John Henshaw and Jessica Hoyt were arrested when they were among nine people who walked into the logging area to try to stop workers from bulldozing the forest. Henshaw and Hoyt face fines of $10,000.
Like Henshaw and Hoyt, Brown was charged with failing to comply with a direction to leave a business access area, and has been banned from going back to the Lapoinya logging area under the terms of his bail conditions.
Brown said after his release: “I didn't go with the intention of being arrested, but when I saw the destruction, I had to take a stand.”
The area, including a bridle trail, had been popular among nature lovers before the loggers moved in.
Brown said: “It's now a bulldozed highway, a logging road with tree ferns, trees and shrubbery flattened and bare earth. And they're getting ready to log the forest next door.”
Brown claims the logging is a loss-making exercise.

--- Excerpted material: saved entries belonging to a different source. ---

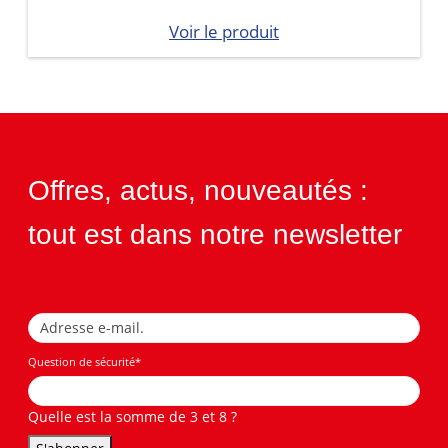
Voir le produit
Offres, actus, nouveautés :
tout est dans notre newsletter
Question de sécurité
*
Quelle est la somme de 3 et 8 ?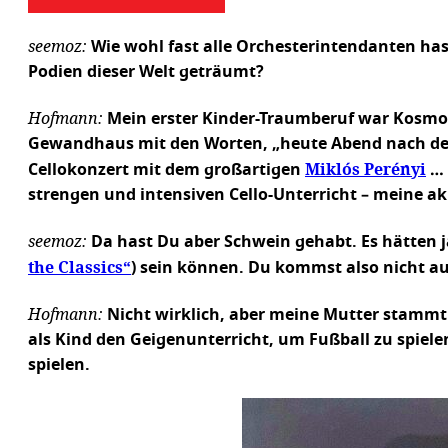
seemoz:
Wie wohl fast alle Orchesterintendanten has
Podien dieser Welt geträumt?
Hofmann:
Mein erster Kinder-Traumberuf war Kosmona
Gewandhaus mit den Worten, „heute Abend nach dem
Miklós Perényi
Cellokonzert mit dem großartigen
… 
strengen und intensiven Cello-Unterricht – meine akr
seemoz:
Da hast Du aber Schwein gehabt. Es hätten 
the Classics“
) sein können. Du kommst also nicht a
Hofmann:
Nicht wirklich, aber meine Mutter stammt 
als Kind den Geigenunterricht, um Fußball zu spiele
spielen.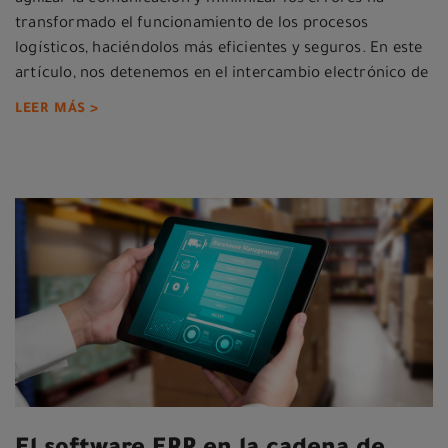
transformado el funcionamiento de los procesos
logísticos, haciéndolos más eficientes y seguros. En este
artículo, nos detenemos en el intercambio electrónico de
LEER MÁS >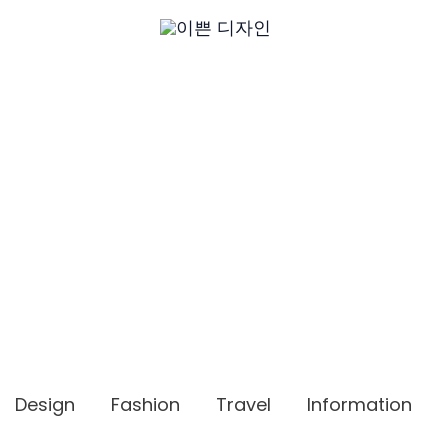
Design
Fashion
Travel
Information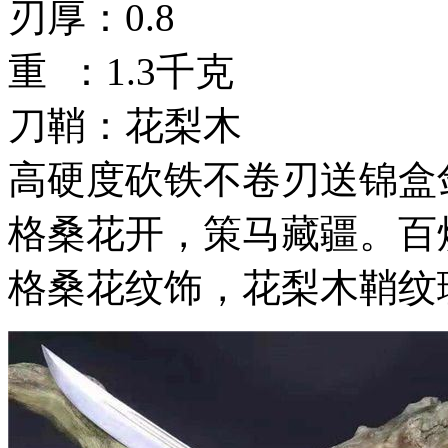
刃厚：0.8
重 ：1.3千克
刀鞘：花梨木
高硬度砍铁不卷刃送锦盒
格桑花开，策马藏疆。百
格桑花纹饰，花梨木鞘纹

He said in a statement: “One independent economic analysis estimates the cost to taxpayers of this unnecessary invasion of the Lapoinya forest at $50,000 but, with Forestry Tasmania's bid for [Forest Stewardship Council] certification undermined, the flow-on costs will be much more.”

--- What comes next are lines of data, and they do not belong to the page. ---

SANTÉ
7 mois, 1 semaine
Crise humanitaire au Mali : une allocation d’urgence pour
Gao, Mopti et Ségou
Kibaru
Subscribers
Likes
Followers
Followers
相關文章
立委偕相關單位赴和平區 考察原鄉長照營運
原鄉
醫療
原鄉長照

Brown called the decision to log Lapoinya “a criminal act” saying “ it is the ministers, not the residents of Lapoiyna, who should be facing fines and jail sentences”.
In an opinion piece for New Matilda Brown said: “Two weeks ago, I walked the bridal track along a perimeter of the Lapoinya Forest with some of the local people. I heard about their desperation to save the forest and its bevy of rare and endangered wildlife, including Tasmanian devils and spotted tiger quolls (both are large carnivorous marsupials), and astacopsis gouldi.

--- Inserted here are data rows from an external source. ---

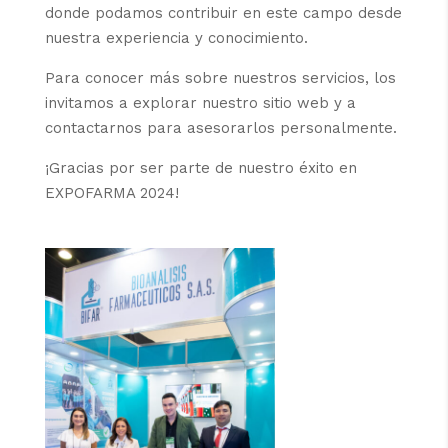
donde podamos contribuir en este campo desde
nuestra experiencia y conocimiento.
Para conocer más sobre nuestros servicios, los
invitamos a explorar nuestro sitio web y a
contactarnos para asesorarlos personalmente.
¡Gracias por ser parte de nuestro éxito en
EXPOFARMA 2024!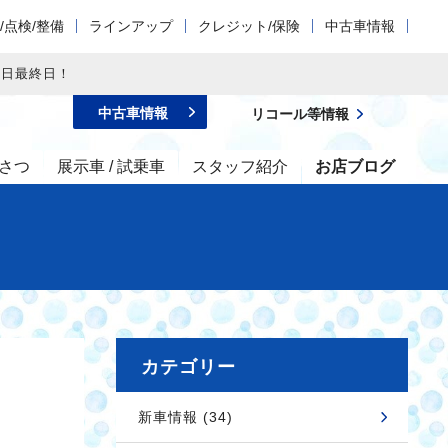
/点検/整備
ラインアップ
クレジット/保険
中古車情報
本日最終日！
中古車情報
リコール等情報
さつ
展示車 / 試乗車
スタッフ紹介
お店ブログ
カテゴリー
新車情報 (34)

“The latter is the world's largest freshwater crayfish: it grows up to 80 centimetres in length and 6 kilograms in weight and the pristine creeks in the Lapoinya forest are a vital nursery. Logging extrudes mud into the streams and covers the naturally-fallen timber which the crayfish eat: so they starve.
“Modern industrial logging — unlike the selective logging of old which allowed the native forest to recover — involves clearfelling and then firebombing, with the deliberate knowledge of all concerned, including [Greg Hunt, that the native species are eliminated and replaced with a monoculture plantation set for endless and rapid future clearfelling and replacement.”
About 150 people rallied on January 21 on Hobart's Parliament lawns in solidarity with forest protesters at Lapoinya. The rally was organised by the Bob Brown Foundation in response to the state government and Forestry Tasmania's insistence on pushing ahead with the logging plans.
Indiana Massey, who grew up at Lapoinya, told the rally locals were deeply connected to the forest. She spoke about spending her childhood camping in the area, where she saw giant crayfish, Tasmanian devils and quolls.
“The forest has helped shape the people who live there and who grew up there,” she said.